- NodeJS
- Express
- Postgres
- Google Map Geocode API
npm install
npm run db:reset
npm run dev
npm run test
also included postman json file for integration tests
example CURL:
curl -X POST \
http://localhost:3001/address/verify \
-H 'cache-control: no-cache' \
-H 'content-type: application/json' \
-d '[{
"address_line_one": "525 W Santa Clara St",
"city": "San Jose",
"state": "CA",
"zip_code": "95113"
}]'
- I think there are 2 approach that can be taken with this problem. First is to be less strict about how address matches to the DB dataset and what returns from google. This generally will allow more address being validated and potentially more false positive. Second is to be more strict about validation, enforce exact match, this will reject more addresses, but there won't be false positives. However, the address that does not match the official name will be reject.

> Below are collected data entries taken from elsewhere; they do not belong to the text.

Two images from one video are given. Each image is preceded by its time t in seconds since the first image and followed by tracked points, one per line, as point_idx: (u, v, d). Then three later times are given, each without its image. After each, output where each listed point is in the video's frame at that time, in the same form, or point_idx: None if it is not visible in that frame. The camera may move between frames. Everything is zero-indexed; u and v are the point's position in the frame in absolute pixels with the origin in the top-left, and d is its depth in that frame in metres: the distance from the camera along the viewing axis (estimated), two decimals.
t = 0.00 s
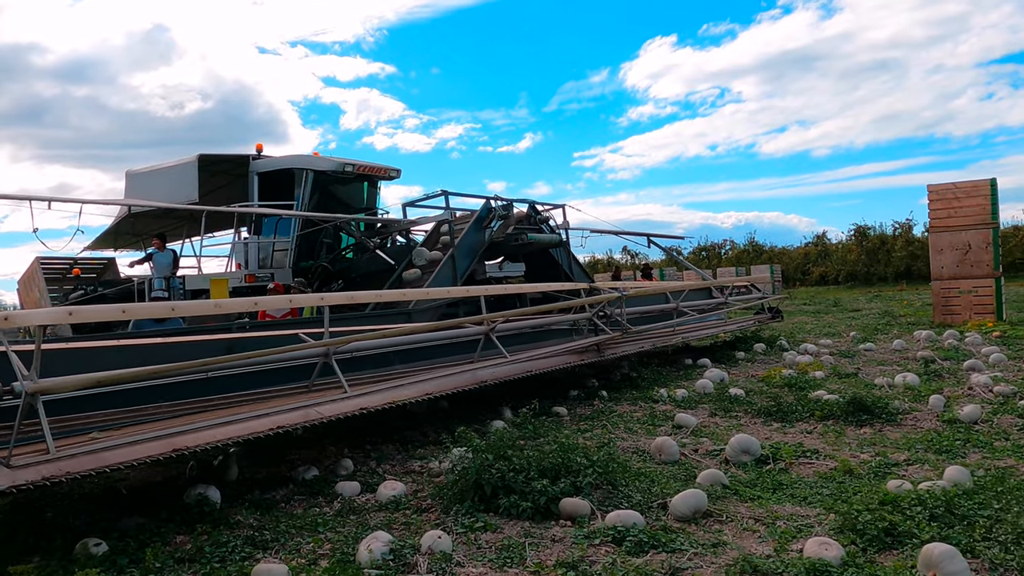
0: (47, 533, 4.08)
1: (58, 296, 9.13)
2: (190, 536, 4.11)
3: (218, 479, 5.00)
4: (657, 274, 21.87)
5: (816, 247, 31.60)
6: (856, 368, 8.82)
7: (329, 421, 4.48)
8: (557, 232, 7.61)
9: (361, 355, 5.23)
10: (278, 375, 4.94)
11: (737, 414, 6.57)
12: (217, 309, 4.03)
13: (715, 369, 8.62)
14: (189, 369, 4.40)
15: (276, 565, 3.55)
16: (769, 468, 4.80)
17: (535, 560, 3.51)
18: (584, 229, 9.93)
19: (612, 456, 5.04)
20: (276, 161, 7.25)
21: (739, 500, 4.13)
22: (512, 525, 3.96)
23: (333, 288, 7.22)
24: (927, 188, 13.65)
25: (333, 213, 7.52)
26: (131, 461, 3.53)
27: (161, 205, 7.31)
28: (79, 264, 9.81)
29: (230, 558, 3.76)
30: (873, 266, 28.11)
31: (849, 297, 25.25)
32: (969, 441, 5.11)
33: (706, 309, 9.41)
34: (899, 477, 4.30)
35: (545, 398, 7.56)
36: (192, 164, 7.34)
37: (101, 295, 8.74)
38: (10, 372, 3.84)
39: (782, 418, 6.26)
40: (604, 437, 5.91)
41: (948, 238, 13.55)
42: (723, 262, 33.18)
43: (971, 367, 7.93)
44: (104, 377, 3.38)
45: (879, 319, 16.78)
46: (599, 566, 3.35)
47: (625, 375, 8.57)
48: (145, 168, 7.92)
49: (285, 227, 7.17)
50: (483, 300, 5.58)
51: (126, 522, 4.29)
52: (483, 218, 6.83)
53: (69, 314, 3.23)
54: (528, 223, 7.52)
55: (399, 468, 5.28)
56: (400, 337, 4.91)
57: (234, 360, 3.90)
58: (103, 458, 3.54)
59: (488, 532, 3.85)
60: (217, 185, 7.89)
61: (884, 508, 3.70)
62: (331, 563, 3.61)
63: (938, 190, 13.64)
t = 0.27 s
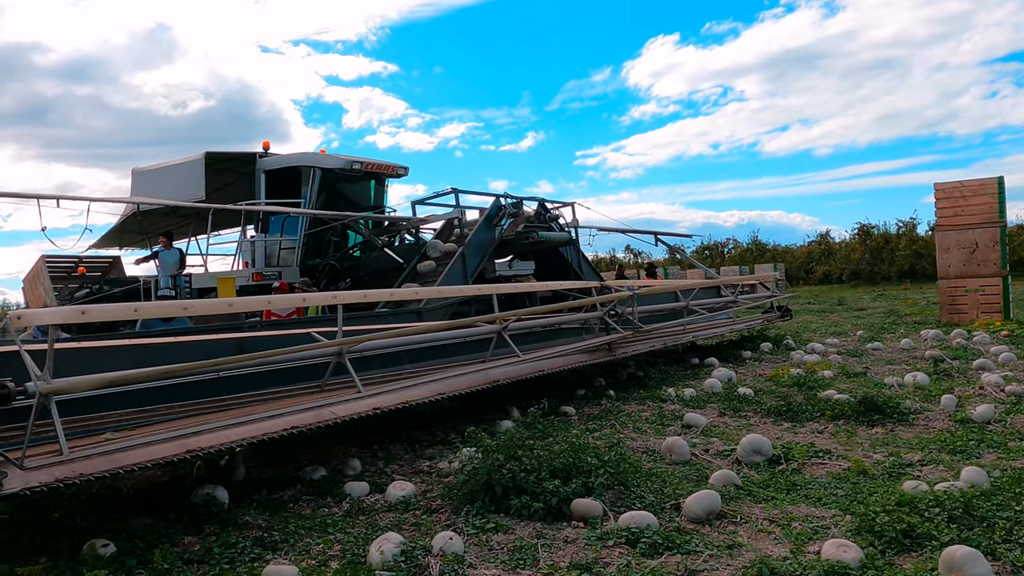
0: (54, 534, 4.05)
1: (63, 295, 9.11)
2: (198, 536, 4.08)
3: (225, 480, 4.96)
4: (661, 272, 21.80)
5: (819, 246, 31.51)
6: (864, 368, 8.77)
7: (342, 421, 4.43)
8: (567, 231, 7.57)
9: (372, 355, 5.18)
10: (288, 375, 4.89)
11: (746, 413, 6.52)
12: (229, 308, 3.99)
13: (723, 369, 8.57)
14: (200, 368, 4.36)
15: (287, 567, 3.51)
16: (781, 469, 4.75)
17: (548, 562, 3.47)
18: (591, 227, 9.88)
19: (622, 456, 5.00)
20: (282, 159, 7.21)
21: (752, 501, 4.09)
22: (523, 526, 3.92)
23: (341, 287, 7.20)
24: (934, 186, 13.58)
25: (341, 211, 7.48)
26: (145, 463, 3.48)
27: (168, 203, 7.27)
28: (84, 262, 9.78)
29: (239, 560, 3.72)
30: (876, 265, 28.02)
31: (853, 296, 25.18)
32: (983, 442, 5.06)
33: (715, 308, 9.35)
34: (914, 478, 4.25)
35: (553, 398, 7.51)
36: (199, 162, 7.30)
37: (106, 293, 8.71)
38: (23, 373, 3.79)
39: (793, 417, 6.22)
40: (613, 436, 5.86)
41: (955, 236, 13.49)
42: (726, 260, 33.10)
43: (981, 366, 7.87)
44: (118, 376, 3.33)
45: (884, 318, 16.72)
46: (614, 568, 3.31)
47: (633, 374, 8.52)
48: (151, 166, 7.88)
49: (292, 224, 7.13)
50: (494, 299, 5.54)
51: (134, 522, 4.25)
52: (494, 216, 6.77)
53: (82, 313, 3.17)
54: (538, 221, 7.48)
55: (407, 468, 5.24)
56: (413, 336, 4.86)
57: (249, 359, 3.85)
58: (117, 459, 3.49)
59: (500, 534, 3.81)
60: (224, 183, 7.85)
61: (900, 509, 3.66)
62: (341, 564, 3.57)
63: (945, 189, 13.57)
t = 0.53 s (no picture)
0: (66, 534, 4.05)
1: (69, 295, 9.11)
2: (210, 536, 4.07)
3: (235, 479, 4.93)
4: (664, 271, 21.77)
5: (822, 245, 31.46)
6: (871, 366, 8.74)
7: (357, 422, 4.43)
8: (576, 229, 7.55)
9: (384, 354, 5.18)
10: (300, 375, 4.89)
11: (754, 412, 6.51)
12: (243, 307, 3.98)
13: (730, 367, 8.55)
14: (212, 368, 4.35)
15: (300, 565, 3.51)
16: (792, 467, 4.74)
17: (561, 560, 3.46)
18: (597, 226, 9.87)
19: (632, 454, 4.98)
20: (290, 158, 7.20)
21: (765, 499, 4.07)
22: (535, 525, 3.91)
23: (348, 286, 7.18)
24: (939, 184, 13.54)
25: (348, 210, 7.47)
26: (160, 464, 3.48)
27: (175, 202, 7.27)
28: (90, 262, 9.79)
29: (252, 558, 3.72)
30: (879, 264, 27.95)
31: (857, 294, 25.12)
32: (994, 439, 5.04)
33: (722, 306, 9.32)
34: (926, 476, 4.24)
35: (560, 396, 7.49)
36: (206, 161, 7.30)
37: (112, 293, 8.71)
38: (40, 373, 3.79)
39: (802, 416, 6.20)
40: (622, 435, 5.85)
41: (960, 234, 13.45)
42: (729, 259, 33.05)
43: (989, 365, 7.84)
44: (134, 376, 3.32)
45: (888, 317, 16.67)
46: (628, 567, 3.30)
47: (639, 373, 8.50)
48: (158, 166, 7.89)
49: (300, 224, 7.12)
50: (505, 297, 5.53)
51: (145, 522, 4.24)
52: (504, 214, 6.76)
53: (96, 313, 3.16)
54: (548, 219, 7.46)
55: (416, 467, 5.23)
56: (428, 337, 4.85)
57: (263, 359, 3.84)
58: (132, 459, 3.49)
59: (512, 532, 3.80)
60: (231, 182, 7.85)
61: (914, 507, 3.64)
62: (354, 563, 3.56)
63: (950, 187, 13.53)
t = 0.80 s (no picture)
0: (86, 532, 4.06)
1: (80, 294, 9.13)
2: (229, 534, 4.08)
3: (251, 478, 4.94)
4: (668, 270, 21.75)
5: (827, 244, 31.41)
6: (882, 365, 8.73)
7: (377, 420, 4.45)
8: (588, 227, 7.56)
9: (401, 352, 5.20)
10: (318, 373, 4.91)
11: (767, 411, 6.51)
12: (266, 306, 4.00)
13: (740, 366, 8.55)
14: (233, 367, 4.37)
15: (322, 563, 3.52)
16: (808, 465, 4.74)
17: (582, 558, 3.47)
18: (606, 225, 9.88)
19: (647, 452, 4.99)
20: (302, 158, 7.22)
21: (783, 497, 4.08)
22: (554, 522, 3.92)
23: (360, 285, 7.18)
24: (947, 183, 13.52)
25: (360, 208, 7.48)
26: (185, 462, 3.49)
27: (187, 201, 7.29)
28: (101, 262, 9.81)
29: (273, 556, 3.73)
30: (884, 263, 27.90)
31: (862, 293, 25.07)
32: (1010, 438, 5.04)
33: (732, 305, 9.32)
34: (944, 474, 4.24)
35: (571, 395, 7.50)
36: (218, 160, 7.31)
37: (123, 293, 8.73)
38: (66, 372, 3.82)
39: (815, 414, 6.20)
40: (636, 433, 5.85)
41: (968, 233, 13.43)
42: (733, 259, 33.00)
43: (1001, 364, 7.83)
44: (160, 374, 3.34)
45: (894, 316, 16.63)
46: (650, 564, 3.31)
47: (649, 372, 8.50)
48: (169, 165, 7.91)
49: (312, 222, 7.13)
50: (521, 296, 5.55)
51: (164, 520, 4.25)
52: (517, 213, 6.82)
53: (122, 311, 3.22)
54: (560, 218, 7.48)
55: (431, 466, 5.24)
56: (446, 335, 4.87)
57: (286, 357, 3.87)
58: (156, 458, 3.51)
59: (531, 530, 3.81)
60: (242, 182, 7.87)
61: (934, 504, 3.65)
62: (375, 561, 3.57)
63: (958, 185, 13.50)
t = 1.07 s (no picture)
0: (111, 531, 4.09)
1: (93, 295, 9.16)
2: (254, 533, 4.10)
3: (271, 477, 4.96)
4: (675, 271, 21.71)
5: (833, 244, 31.34)
6: (895, 365, 8.72)
7: (402, 420, 4.49)
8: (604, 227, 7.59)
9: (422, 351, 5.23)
10: (341, 373, 4.95)
11: (783, 411, 6.51)
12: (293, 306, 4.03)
13: (753, 366, 8.55)
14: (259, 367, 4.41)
15: (349, 561, 3.54)
16: (828, 465, 4.75)
17: (609, 557, 3.48)
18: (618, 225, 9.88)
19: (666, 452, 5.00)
20: (316, 158, 7.25)
21: (806, 497, 4.09)
22: (577, 522, 3.93)
23: (375, 283, 7.11)
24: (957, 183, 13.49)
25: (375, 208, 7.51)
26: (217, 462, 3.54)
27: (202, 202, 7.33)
28: (114, 262, 9.84)
29: (299, 555, 3.76)
30: (891, 263, 27.84)
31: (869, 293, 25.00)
32: None
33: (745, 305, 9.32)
34: (966, 474, 4.24)
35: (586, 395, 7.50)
36: (233, 161, 7.34)
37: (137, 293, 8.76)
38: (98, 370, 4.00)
39: (831, 415, 6.20)
40: (653, 433, 5.86)
41: (979, 233, 13.39)
42: (738, 259, 32.95)
43: (1015, 364, 7.82)
44: (194, 374, 3.41)
45: (903, 316, 16.58)
46: (677, 563, 3.32)
47: (662, 372, 8.50)
48: (184, 165, 7.95)
49: (328, 222, 7.16)
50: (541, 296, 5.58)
51: (189, 519, 4.27)
52: (533, 212, 6.85)
53: (156, 310, 3.29)
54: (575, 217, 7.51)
55: (450, 465, 5.26)
56: (469, 334, 4.90)
57: (315, 357, 3.90)
58: (188, 457, 3.55)
59: (556, 529, 3.83)
60: (257, 182, 7.90)
61: (958, 504, 3.65)
62: (402, 560, 3.60)
63: (968, 185, 13.47)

IE - Mount Laurel vs Mount Laurel Township. I took apprach #2 because it's easier to enforce strict DB and relax it later than to relax and have to clean up later.
- There are a lot of edge cases, probably more than I'm aware of, so adding a logger to log the rejected addresses and google returned address could help look at some of the rejected cases. Since google map API does fuzzy matching, it would be interesting to compare dataset and see how to relax matching function and create something more robust.
- Since the premise of this design is to be strict with data, it was important to make sure that we normalize all the data. An parsing address lib was used heavily to standarize street prefix, street type, street sufix, and state.